Yemen war causes humanitarian crisis
Reports hold that since the military action began, tens of thousands of Yemeni civilians lost their lives. the Yemeni Ministry of Human Rights released a statement on Sunday, saying the Saudi-led coalition have claimed the lives of more than 38,500 people
The large casualty numbers are only the direct outcome of the war. Indirect effects of the war, like cutting access to basic medical and healthcare services, famine, starvation, malnutrition, and other shocking infrastructural losses, are massive.
The statement further noted that the Saudi military aggression has also indirectly caused the death of 296,834 people.
More than 247,000 children have lost their lives due to severe malnutrition, and 17,608 civilians have died because of inability to travel abroad to seek medical treatment.
The United Nations Office for Coordination of Humanitarian Affairs estimates that about 3 million Yemenis have been displaced. Of this huge number, about 280,000 crossed the sea into such African states as Djibouti and even Somalia in the quest for immunity against the coalition’s daily bombings.
Moreover, those not displaced are grappling with difficulty accessing medical services. The World Health Organization in its latest report announced that of 27 million Yemeni population, 18.8 million are in urgent food aid needs. And 14.8 million urgently require medical and health services.
And growing poor help conditions, the airstrikes, and blockade imposed on a major part of Yemen compound the situation for the aid agencies operating there.

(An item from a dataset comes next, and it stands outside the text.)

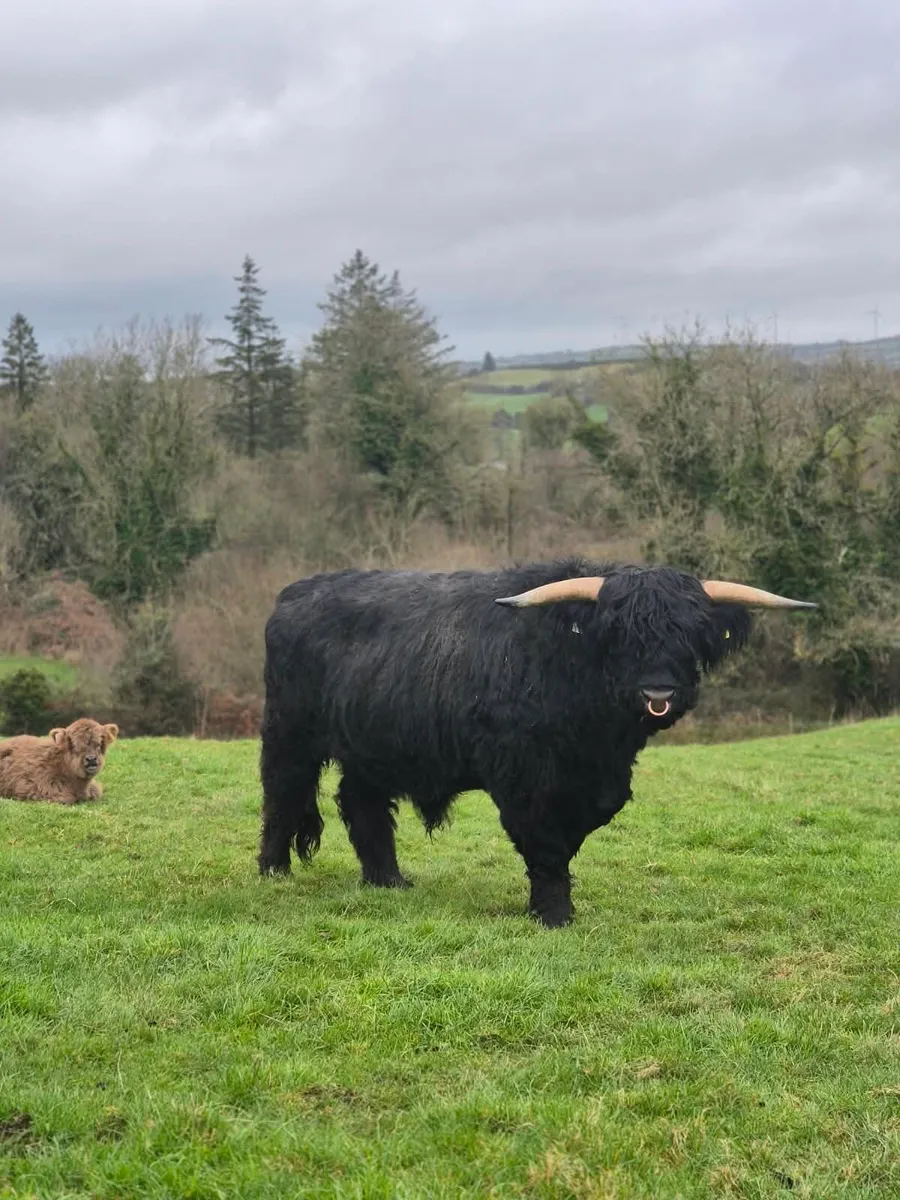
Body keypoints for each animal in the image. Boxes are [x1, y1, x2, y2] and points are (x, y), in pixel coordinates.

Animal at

Saudi Arabia-UAE disputes resurface as the war unfolds
The United Arab Emirates (UAE) is one of the Arab parties participating in the Saudi-led alliance. But the small Arab state at the beginning had no interest in joining the anti-Yemeni campaign.

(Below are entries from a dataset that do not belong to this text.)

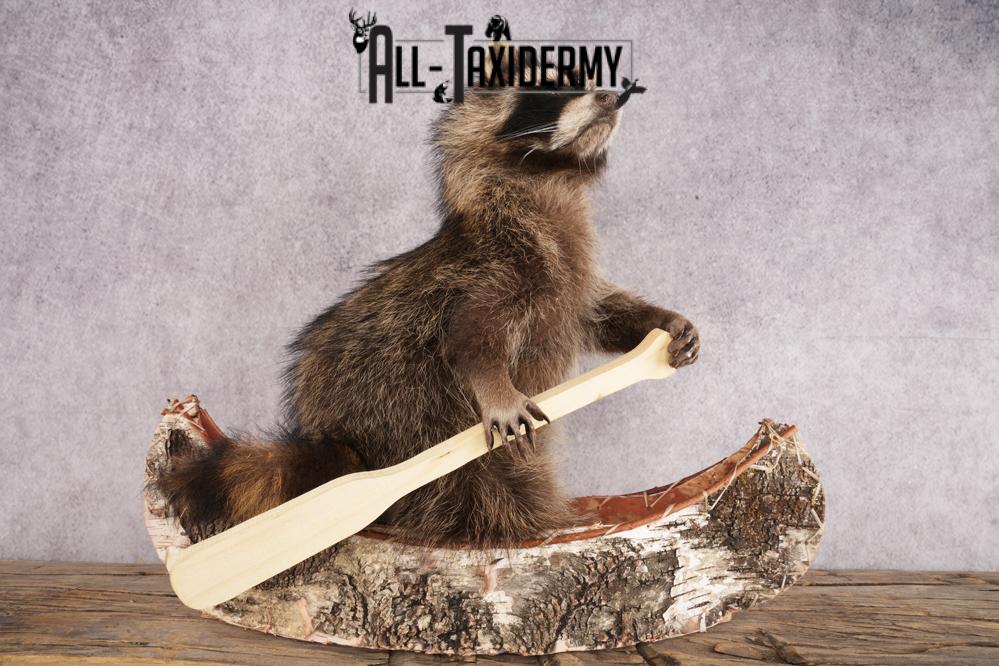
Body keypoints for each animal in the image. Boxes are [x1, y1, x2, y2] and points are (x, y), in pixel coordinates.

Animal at [156, 56, 700, 547]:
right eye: (547, 90)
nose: (611, 96)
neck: (548, 182)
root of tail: (345, 445)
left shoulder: (568, 279)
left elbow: (600, 312)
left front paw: (659, 322)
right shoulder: (491, 270)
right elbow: (470, 339)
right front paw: (496, 389)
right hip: (410, 414)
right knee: (483, 485)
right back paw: (528, 520)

Reports suggest that despite the fact that the UAE is the second largest participant in the war with its 30 fighter jets and a large number of ground troops, it does not want Riyadh to come out as a winner. David Hearst, a West Asia-based British correspondent, in his article published by the Middle East Eye news portal highlighted the Riyadh-Abu Dhabi differences, asserting that the two’s rivalry was majorly over who should lead the Sunni Arab world.
Hearst continued that the Emirati leaders want to set up roadblocks ahead of Saudi-sponsored power transition in Yemen. The major focus, he added, was to see the government of Hadi, which includes ministers from the Muslim Brotherhood-affiliated Al-Islah party, collapsing in a bid to replace the Saudi-recognized president with Ahmad Ali Saleh, the son of the former president Ali Abdullah Saleh who once led the Presidential Guard and served also as Yemen ambassador to Abu Dhabi.
Reports say that the UAE leaders before the war notified the former president and his son of when the Operation Decisive Storm will be launched. Sources also hold that Mohammed bin Zayed Al Nahyan, the crown prince of the UAE, in advance informed Ali Abdullah Saleh of an attack details, a move that helped him relocate to survive the air raids that were to strike his house.